Define upgrade path when tree-head signature format is changed

We have decided to change the serialization of signed data for tree head signatures, implemented in sigsum-go!95 (merged). When this is merged, and log-go is updated to depend on a new version of the sigsum-go library, loading of the server's existing sth file is expected to fail.

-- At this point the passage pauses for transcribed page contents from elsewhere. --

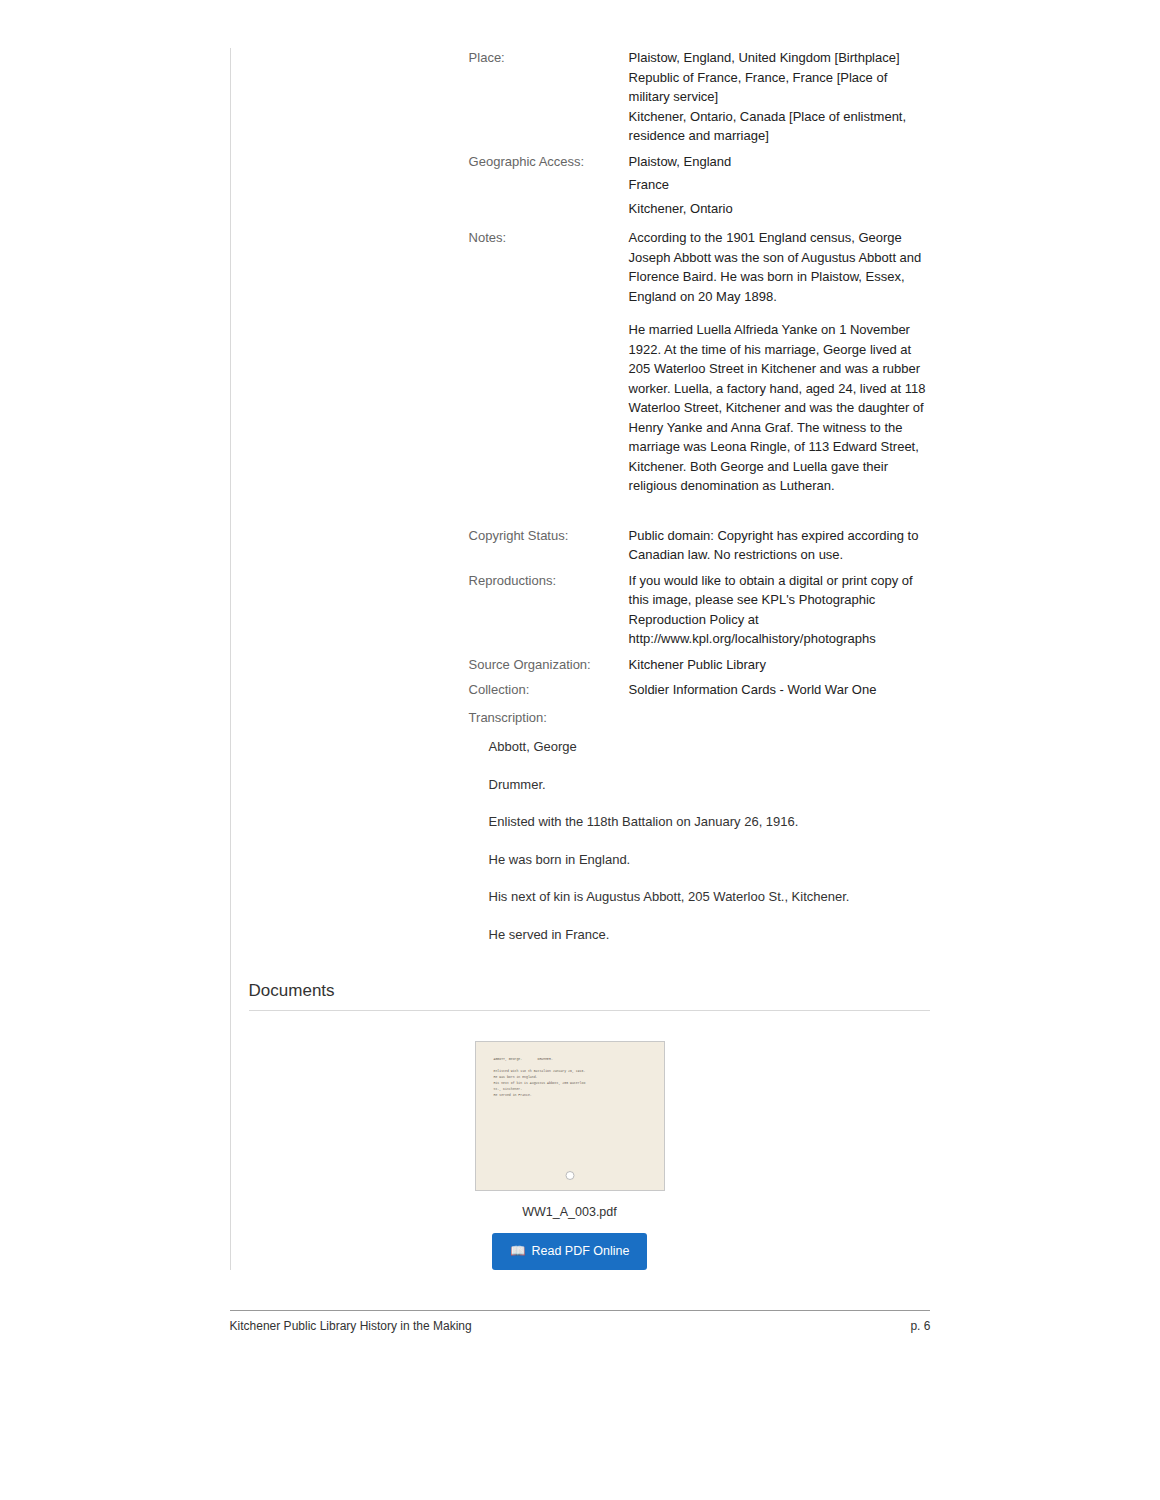| Place: | Plaistow, England, United Kingdom [Birthplace] Republic of France, France, France [Place of military service] Kitchener, Ontario, Canada [Place of enlistment, residence and marriage] |
| Geographic Access: | Plaistow, England France Kitchener, Ontario |
| Notes: | According to the 1901 England census, George Joseph Abbott was the son of Augustus Abbott and Florence Baird. He was born in Plaistow, Essex, England on 20 May 1898. He married Luella Alfrieda Yanke on 1 November 1922. At the time of his marriage, George lived at 205 Waterloo Street in Kitchener and was a rubber worker. Luella, a factory hand, aged 24, lived at 118 Waterloo Street, Kitchener and was the daughter of Henry Yanke and Anna Graf. The witness to the marriage was Leona Ringle, of 113 Edward Street, Kitchener. Both George and Luella gave their religious denomination as Lutheran. |
| Copyright Status: | Public domain: Copyright has expired according to Canadian law. No restrictions on use. |
| Reproductions: | If you would like to obtain a digital or print copy of this image, please see KPL's Photographic Reproduction Policy at http://www.kpl.org/localhistory/photographs |
| Source Organization: | Kitchener Public Library |
| Collection: | Soldier Information Cards - World War One |
Transcription:
Abbott, George
Drummer.
Enlisted with the 118th Battalion on January 26, 1916.
He was born in England.
His next of kin is Augustus Abbott, 205 Waterloo St., Kitchener.
He served in France.
Documents
ABBOTT, George. DRUMMER.
Enlisted with 118 th Battalion January 26, 1916.
He was born in England.
His next of kin is Augustus Abbott, 205 Waterloo
St., Kitchener.
He served in France.
WW1_A_003.pdf
📖Read PDF Online
Kitchener Public Library History in the Making p. 6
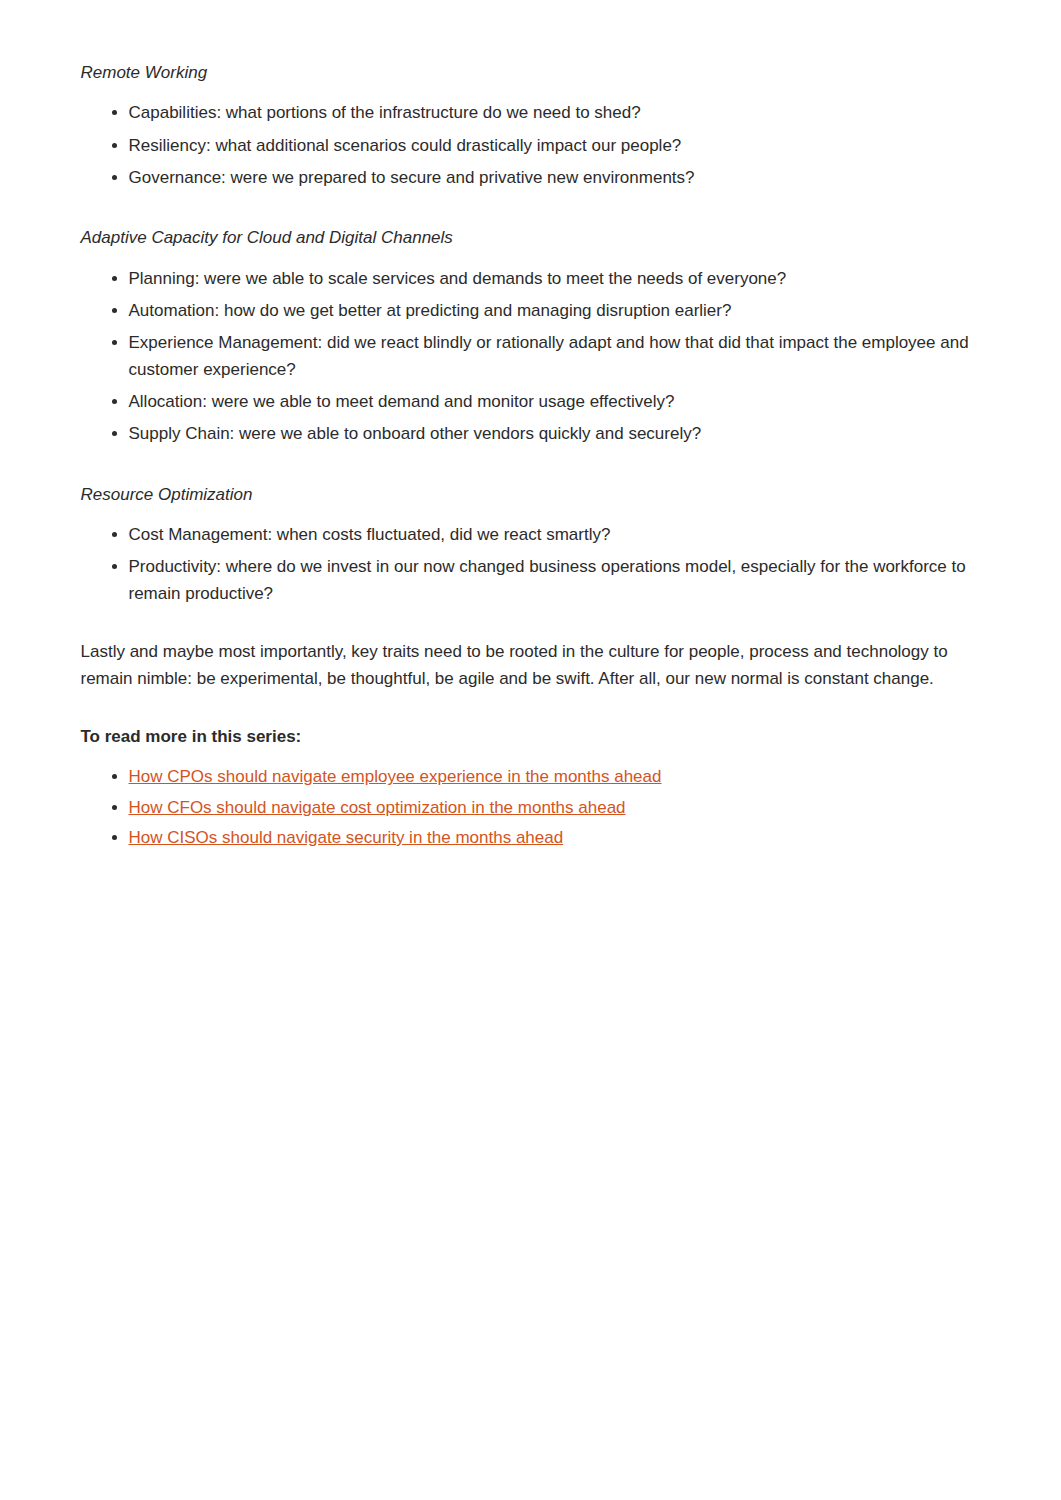Remote Working
Capabilities: what portions of the infrastructure do we need to shed?
Resiliency: what additional scenarios could drastically impact our people?
Governance: were we prepared to secure and privative new environments?
Adaptive Capacity for Cloud and Digital Channels
Planning: were we able to scale services and demands to meet the needs of everyone?
Automation: how do we get better at predicting and managing disruption earlier?
Experience Management: did we react blindly or rationally adapt and how that did that impact the employee and customer experience?
Allocation: were we able to meet demand and monitor usage effectively?
Supply Chain: were we able to onboard other vendors quickly and securely?
Resource Optimization
Cost Management: when costs fluctuated, did we react smartly?
Productivity: where do we invest in our now changed business operations model, especially for the workforce to remain productive?
Lastly and maybe most importantly, key traits need to be rooted in the culture for people, process and technology to remain nimble: be experimental, be thoughtful, be agile and be swift. After all, our new normal is constant change.
To read more in this series:
How CPOs should navigate employee experience in the months ahead
How CFOs should navigate cost optimization in the months ahead
How CISOs should navigate security in the months ahead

There are at least two alternatives for dealing with this upgrade:

1. Document some way to upgrade the file, possibly as a script discarding the old signature and using sigsum-key sign to create a new one (sigsum-key sign probably needs some update to be able to do that), or to be fancy, build two versions of sigsum-key and run the one for verifying the signature and the new one to re-sign.
2. Have the sthFile.Load method (see https://git.glasklar.is/sigsum/core/log-go/-/blob/main/internal/state/sth-file.go#L93) try verifying existing signature using both old and new serialization. Could be done specifically for this method, or transparently in the library.

I think this is the main breakage I see that is serious enough to need a reasonable upgrade path for users. Any early deployments of witnesses or monitors can be upgraded in tandem with the logs they work with (and may need a similar upgrade procedure for their own stored state). An updated sigsum-verify tool will reject proofs that use to be valid, but I think that is acceptable for v0 --> v1 upgrade.